[[ Page text open ]]

# cutting off ground prong



## powerquestion (May 18, 2011)

i've tried to search the internet but cant seem to find the answer

i have a power strip with a ground(3 prong) but have a timer that plugs into the wall thats only 2 prong, all the devices plugged into the power strip are only 2 prong devices so i've been told i can safely cut off the ground prong since nothing is using the ground anyways

everything i find when i search has to do with people wanting to plug 3 prong devices into 2 prong sockets, nothing in regards to devices that don't have a ground going through a power strip that does have a ground

is there no difference in cutting off the ground since nothing is using it? or does the power strip somehow still use the ground even though no devices plugged into it do?


----------



## DexterII (Jul 14, 2010)

Sounds like it's time to buy a new timer; a few dollars well spent, when compared to removing something intended to protect you and your family.


----------



## powerquestion (May 18, 2011)

the question is wether or not the ground services any function when theres no devices that themselves have a ground prong on them

if i have a power strip that has 2 prongs on it, and i plug in 3 lamps that have 2 prongs, i'm not putting my family at risk am I? if not then if i have a power strip with 3 prongs on it and plug in those same 3 lamps that have 2 prongs on them, how/why would i now be at risk? how/why would cutting off the ground cause a risk? i would think the ground circuit is completely separate from the hot and neutral, and is only accessed by devices that are plugged into the ground socket so that they can be grounded if needed, does the ground even provide grounding for devices that only have 2 prongs? i have no problem buying another timer but i'd like someone who knows to answer


----------



## zpm (Jan 6, 2009)

[[ Page text closed ]]

Your instructions: Reproduce word for word the part of the ground prong thread between "i have a power strip with a" and "into it do?", inclusive. The listing after this point has no role in the exercise.

[[ Information provided open ]]

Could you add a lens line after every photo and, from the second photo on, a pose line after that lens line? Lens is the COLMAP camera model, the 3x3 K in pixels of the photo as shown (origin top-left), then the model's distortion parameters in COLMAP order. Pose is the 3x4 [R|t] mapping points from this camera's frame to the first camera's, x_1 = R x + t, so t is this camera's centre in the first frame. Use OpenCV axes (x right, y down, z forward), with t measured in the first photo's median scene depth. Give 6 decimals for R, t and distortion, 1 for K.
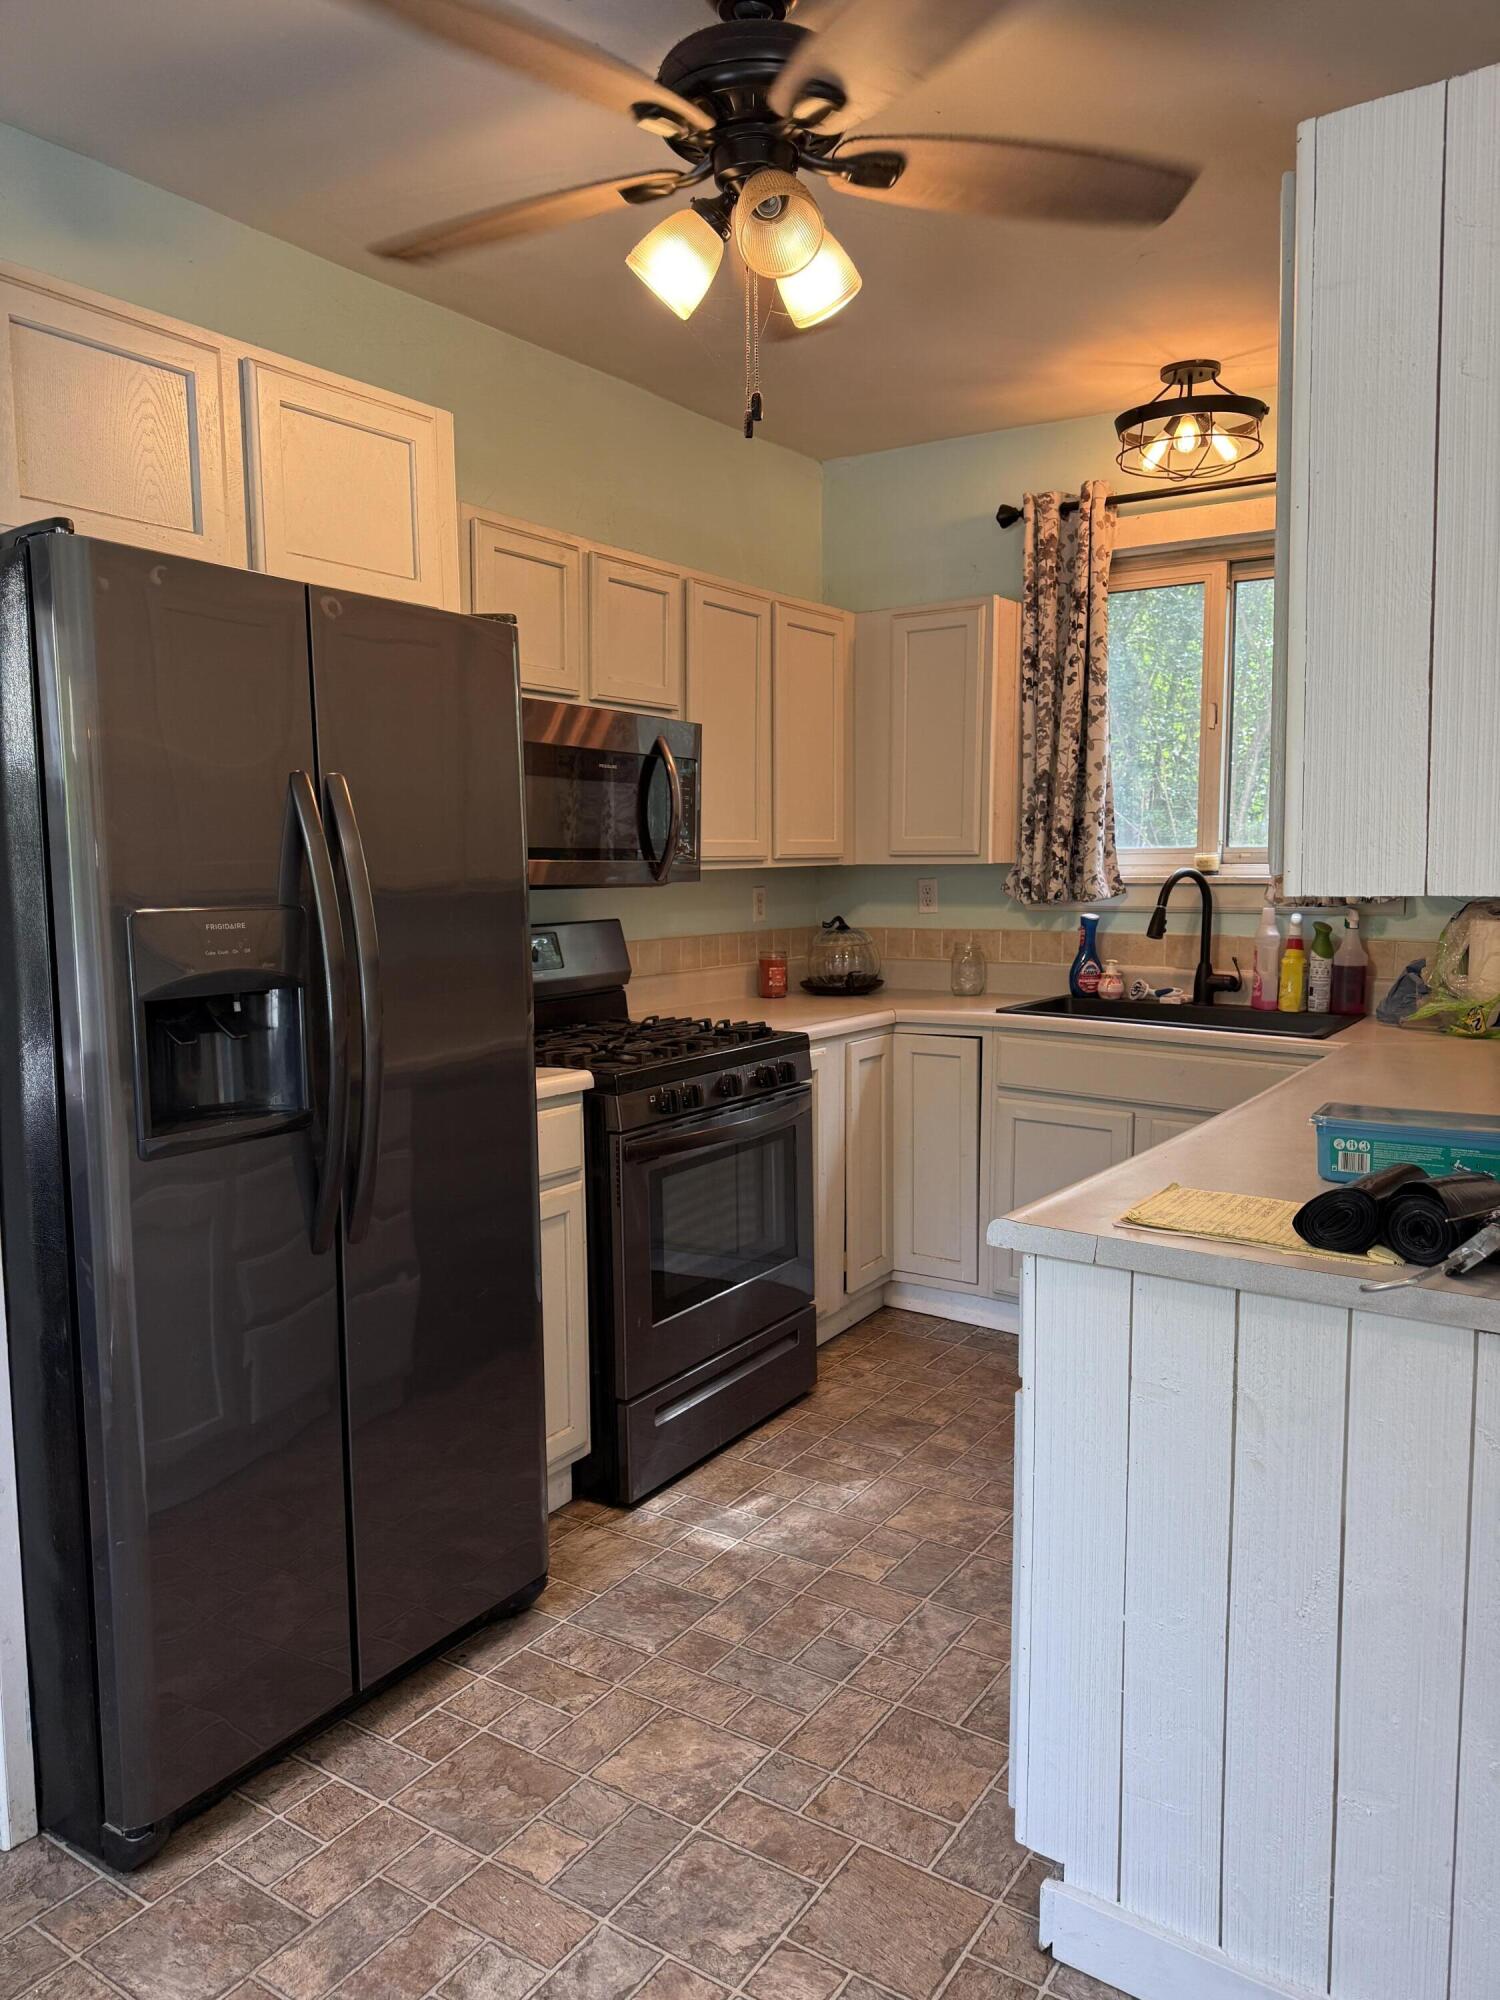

[[ Information provided closed ]]

Task answer:
i have a power strip with a ground(3 prong) but have a timer that plugs into the wall thats only 2 prong, all the devices plugged into the power strip are only 2 prong devices so i've been told i can safely cut off the ground prong since nothing is using the ground anyways

everything i find when i search has to do with people wanting to plug 3 prong devices into 2 prong sockets, nothing in regards to devices that don't have a ground going through a power strip that does have a ground

is there no difference in cutting off the ground since nothing is using it? or does the power strip somehow still use the ground even though no devices plugged into it do?